# brand new epson print head covered with an oily mixture



## saler9 (Jul 1, 2011)

Hello, after endless white ink problems, we had to buy a brand new epson print head for our KIMOTO Free Jet 320TX.
The print head looks used and is covered with an oily mixture, I'm asuming that this is a protection liquid but I'm not sure...if it is a protection liquid, how or should I clean it before using the head.
I hope someone knows the answer.

here are some pics of the new print head 
1 2

Thanks


----------



## FatKat Printz (Dec 26, 2008)

Its a protection substance, there is nothing you need to do with it just leave it alone. After, head cleans and nozzle checks it will go away before it hits the shirt


----------



## saler9 (Jul 1, 2011)

OK great, thanks for the info. I will install the new head right away.


----------



## saler9 (Jul 1, 2011)

I've installed the new print head and it works fine, but the brown colored head surface is still there, it was not cleaned away, that means this is another kind of print head surface.
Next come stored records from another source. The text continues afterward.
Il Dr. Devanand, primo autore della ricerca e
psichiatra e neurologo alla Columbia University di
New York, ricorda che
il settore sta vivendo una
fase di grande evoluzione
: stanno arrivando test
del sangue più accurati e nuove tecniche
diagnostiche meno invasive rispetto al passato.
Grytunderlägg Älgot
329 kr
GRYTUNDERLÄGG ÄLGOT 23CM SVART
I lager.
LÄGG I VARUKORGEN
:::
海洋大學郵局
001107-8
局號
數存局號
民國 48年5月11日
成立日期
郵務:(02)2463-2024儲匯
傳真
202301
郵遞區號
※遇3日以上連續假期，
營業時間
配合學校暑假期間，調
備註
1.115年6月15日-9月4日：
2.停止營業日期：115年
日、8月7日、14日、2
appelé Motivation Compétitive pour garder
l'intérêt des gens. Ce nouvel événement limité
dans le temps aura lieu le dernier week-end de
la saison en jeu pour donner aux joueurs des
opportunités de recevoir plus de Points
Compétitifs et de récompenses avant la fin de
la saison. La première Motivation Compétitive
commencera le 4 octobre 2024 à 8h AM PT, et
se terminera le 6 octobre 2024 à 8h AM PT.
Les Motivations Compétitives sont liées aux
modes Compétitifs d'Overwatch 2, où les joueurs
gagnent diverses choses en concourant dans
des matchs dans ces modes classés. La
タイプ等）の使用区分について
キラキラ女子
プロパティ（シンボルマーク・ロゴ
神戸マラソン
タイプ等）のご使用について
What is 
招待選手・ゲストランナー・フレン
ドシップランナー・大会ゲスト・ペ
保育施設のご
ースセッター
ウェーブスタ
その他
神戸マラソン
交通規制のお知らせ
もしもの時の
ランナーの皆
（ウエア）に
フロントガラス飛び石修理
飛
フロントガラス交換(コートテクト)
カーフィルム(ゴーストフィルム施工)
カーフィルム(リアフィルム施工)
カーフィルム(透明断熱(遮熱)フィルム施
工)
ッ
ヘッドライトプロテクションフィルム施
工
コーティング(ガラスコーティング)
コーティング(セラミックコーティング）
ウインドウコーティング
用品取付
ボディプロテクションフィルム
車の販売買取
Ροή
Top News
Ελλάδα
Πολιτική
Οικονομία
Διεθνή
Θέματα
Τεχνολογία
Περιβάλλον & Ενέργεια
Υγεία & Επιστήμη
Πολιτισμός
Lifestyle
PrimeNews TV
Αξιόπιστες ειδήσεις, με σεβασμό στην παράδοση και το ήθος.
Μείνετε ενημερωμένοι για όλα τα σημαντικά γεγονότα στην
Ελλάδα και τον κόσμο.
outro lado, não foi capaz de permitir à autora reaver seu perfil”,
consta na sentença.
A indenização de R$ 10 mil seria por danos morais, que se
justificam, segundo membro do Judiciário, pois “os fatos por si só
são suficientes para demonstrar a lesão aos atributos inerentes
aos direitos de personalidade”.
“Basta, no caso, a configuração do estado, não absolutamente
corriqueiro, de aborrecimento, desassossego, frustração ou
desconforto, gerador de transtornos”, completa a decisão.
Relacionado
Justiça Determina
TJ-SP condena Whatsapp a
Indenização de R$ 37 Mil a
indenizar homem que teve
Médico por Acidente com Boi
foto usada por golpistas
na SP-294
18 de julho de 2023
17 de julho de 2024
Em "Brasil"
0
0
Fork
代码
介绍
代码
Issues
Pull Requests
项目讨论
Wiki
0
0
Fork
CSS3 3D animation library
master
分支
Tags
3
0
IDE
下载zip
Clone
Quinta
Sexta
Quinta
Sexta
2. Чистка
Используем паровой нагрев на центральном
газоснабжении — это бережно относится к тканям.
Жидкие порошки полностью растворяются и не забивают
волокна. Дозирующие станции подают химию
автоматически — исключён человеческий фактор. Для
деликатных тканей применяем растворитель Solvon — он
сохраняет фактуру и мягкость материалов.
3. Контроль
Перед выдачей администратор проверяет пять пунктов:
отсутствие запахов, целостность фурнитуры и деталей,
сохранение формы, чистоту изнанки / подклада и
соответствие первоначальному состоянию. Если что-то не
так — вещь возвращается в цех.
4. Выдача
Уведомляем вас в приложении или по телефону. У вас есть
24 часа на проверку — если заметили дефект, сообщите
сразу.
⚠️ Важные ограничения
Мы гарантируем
I've found one called "oil based print head" which looks the same, but I've found it only on this site  in China which is kinda strange.

Is it normal that the print head is sprayed with dry white ink along the white channels after the work day ? I'm worried that this could cause nozzle clog again, so I use a new cleaning swab with cleaning solution and clean the whole print head surface and fill the capping station with cleaning solution before turning off the printer.
But I was told not to touch the print head surface.

Thanks for the advice.
Cheers


----------



## Don-ColDesi (Oct 18, 2006)

From the pictures it appears that the head you have is an older - pre-teflon coated head. The newer heads that are teflon coated are somewhat reflective - not dull as it appears this head is. It could be the angle of the picture, however, that makes it appear that way.


----------